Size: Up to 18 inches (46 cm) in diameter.
Range: In Atlantic Ocean from the Arctic to Mexico. In Pacific Ocean, from Alaska to southern California.
Jellyfish are sort of like floating mushrooms, with long thread-like arms reaching underwater like weeping willow branches. They might seem to melt away on the beach, but they're not that fragile. They survive long sea journeys and much wave battering. Jellyfish get around in the ocean by means of a pulsating action. Long ago, people called jellyfish "sea lungs" because their rhythmic movement through the water resembles how our chests move as we breathe.

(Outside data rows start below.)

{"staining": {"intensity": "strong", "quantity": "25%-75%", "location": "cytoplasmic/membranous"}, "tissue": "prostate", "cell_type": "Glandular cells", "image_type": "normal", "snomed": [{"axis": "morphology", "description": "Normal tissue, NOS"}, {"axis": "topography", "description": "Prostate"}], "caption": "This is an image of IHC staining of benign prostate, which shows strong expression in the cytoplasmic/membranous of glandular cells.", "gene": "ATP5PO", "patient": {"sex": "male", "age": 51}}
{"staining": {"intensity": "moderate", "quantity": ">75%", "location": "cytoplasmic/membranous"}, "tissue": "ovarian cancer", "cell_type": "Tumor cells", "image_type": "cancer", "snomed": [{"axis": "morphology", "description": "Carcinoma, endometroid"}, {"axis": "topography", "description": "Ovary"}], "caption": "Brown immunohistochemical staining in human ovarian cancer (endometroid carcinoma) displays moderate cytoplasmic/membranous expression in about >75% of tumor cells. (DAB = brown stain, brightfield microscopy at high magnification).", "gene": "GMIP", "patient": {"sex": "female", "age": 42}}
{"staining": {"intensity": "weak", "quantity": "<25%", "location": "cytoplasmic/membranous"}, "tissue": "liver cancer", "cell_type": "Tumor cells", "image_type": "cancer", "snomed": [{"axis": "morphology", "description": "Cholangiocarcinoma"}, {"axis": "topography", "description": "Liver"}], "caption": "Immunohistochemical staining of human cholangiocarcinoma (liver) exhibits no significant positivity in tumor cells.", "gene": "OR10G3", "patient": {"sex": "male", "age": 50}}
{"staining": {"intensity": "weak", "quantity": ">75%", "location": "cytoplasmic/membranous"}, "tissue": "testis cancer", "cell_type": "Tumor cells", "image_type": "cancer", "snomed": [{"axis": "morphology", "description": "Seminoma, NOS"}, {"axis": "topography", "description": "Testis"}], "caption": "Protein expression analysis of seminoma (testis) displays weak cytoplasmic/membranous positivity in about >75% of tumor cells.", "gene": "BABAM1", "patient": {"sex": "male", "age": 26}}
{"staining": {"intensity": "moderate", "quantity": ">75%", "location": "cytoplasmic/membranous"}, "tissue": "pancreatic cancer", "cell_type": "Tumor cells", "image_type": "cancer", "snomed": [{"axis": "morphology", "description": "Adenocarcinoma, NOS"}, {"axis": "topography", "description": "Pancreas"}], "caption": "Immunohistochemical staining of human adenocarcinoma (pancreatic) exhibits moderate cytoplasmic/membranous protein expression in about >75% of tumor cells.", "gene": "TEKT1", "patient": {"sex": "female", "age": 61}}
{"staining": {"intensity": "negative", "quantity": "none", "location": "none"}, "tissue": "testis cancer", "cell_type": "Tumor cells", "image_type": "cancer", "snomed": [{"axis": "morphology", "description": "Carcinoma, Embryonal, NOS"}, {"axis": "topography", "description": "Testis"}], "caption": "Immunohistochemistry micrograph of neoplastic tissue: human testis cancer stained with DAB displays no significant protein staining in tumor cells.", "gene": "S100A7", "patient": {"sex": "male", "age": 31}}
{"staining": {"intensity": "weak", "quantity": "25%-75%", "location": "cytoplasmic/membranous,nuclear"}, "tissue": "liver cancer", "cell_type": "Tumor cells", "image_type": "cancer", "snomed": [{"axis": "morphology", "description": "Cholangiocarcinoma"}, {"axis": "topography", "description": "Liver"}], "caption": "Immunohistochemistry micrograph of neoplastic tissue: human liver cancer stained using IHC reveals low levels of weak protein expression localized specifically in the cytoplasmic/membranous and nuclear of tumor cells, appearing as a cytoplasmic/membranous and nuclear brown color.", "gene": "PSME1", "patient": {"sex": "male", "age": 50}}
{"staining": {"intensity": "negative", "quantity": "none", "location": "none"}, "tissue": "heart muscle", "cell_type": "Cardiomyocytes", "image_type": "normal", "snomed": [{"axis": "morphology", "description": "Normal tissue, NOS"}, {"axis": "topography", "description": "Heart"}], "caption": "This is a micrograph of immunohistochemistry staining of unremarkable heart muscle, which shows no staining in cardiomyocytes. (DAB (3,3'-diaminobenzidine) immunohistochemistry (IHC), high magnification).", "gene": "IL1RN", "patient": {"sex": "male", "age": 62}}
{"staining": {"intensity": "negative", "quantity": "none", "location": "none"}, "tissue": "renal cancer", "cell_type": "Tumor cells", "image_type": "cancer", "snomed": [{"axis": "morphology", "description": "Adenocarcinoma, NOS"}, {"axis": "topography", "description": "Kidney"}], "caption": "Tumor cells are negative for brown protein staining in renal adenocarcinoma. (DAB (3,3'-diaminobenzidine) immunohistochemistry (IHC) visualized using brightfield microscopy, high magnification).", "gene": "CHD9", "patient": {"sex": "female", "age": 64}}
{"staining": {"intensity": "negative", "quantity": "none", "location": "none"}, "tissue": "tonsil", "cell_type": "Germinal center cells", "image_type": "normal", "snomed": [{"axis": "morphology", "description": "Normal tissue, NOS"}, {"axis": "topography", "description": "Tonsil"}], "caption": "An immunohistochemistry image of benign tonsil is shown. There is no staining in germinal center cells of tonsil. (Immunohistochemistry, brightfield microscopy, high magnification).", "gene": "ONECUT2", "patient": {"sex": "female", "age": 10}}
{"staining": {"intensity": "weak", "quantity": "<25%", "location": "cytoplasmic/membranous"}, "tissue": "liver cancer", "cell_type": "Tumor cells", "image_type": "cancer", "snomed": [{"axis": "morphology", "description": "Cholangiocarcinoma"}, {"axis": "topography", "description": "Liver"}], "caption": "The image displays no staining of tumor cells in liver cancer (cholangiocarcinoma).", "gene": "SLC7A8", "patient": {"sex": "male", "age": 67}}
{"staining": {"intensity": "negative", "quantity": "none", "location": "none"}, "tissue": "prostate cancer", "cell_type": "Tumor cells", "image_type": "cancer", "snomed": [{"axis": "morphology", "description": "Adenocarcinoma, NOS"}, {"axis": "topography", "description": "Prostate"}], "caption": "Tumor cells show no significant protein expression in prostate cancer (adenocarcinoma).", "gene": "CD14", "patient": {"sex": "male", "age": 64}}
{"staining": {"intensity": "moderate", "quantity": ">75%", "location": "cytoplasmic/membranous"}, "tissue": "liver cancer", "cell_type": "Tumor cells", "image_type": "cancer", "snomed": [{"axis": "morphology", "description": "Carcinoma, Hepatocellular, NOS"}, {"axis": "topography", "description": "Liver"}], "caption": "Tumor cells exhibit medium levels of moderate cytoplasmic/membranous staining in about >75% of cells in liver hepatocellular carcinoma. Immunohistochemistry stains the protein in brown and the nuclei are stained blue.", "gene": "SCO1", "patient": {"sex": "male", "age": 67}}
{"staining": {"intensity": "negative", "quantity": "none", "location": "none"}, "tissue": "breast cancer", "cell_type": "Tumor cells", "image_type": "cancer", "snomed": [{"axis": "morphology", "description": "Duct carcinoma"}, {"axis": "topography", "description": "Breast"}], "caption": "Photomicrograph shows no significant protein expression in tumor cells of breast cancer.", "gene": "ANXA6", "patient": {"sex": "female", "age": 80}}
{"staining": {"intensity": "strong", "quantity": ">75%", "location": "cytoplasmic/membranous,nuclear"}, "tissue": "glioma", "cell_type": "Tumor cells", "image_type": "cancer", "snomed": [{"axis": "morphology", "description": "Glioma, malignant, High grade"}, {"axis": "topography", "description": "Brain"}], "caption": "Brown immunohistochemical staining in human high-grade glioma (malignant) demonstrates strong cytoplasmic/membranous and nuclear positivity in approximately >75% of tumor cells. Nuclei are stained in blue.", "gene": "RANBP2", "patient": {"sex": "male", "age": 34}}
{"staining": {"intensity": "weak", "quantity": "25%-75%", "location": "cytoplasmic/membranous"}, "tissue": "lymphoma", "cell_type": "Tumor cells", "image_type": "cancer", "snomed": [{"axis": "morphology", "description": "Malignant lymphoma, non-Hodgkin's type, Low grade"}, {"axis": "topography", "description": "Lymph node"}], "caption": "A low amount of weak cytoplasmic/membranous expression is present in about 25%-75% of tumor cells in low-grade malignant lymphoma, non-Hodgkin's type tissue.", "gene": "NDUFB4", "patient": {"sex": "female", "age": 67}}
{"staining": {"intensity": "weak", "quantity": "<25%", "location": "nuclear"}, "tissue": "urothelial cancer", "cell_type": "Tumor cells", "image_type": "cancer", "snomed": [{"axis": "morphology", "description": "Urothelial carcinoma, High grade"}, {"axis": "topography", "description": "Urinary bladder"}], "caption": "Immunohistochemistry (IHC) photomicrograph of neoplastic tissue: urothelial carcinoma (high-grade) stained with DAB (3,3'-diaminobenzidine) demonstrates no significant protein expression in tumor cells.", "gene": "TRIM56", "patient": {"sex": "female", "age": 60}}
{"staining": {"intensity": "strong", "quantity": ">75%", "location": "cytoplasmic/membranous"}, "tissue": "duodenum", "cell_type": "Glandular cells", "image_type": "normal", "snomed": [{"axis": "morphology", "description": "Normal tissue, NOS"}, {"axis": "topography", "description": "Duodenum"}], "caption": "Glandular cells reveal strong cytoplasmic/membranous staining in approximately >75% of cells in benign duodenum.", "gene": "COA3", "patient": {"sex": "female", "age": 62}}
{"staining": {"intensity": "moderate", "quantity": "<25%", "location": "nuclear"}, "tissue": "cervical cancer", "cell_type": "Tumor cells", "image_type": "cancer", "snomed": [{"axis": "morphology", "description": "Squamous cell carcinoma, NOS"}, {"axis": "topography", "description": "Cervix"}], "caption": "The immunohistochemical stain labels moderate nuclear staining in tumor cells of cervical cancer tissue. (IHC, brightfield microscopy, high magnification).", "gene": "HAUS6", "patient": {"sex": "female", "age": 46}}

The moon jellyfish is one of the most abundant jellyfish in the Mid-Atlantic region. Its disc, or umbrella, may be as large as 18 inches across and gives the animal the appearance of a flying saucer. The umbrella is divided into eight equal parts, each of which has many small tentacles that contain stinging cells to help the jellyfish get food and defend itself. These stinging cells are like tiny harpoons and are triggered when the tentacle is touched. So be careful - even a dead jellyfish can sting. While the sting of the moon jellyfish may be irritating, species such as the Portuguese Man-of-War may inflict much more serious, even deadly, stings.
Looking at the moon jellyfish from directly above or below, you can see four purple horseshoe-shaped parts. These are the gonads, or primary sex glands. In August or September, the moon jellyfish's arms have a distinct pink color because of the large number of developing larvae on the edge of the umbrella.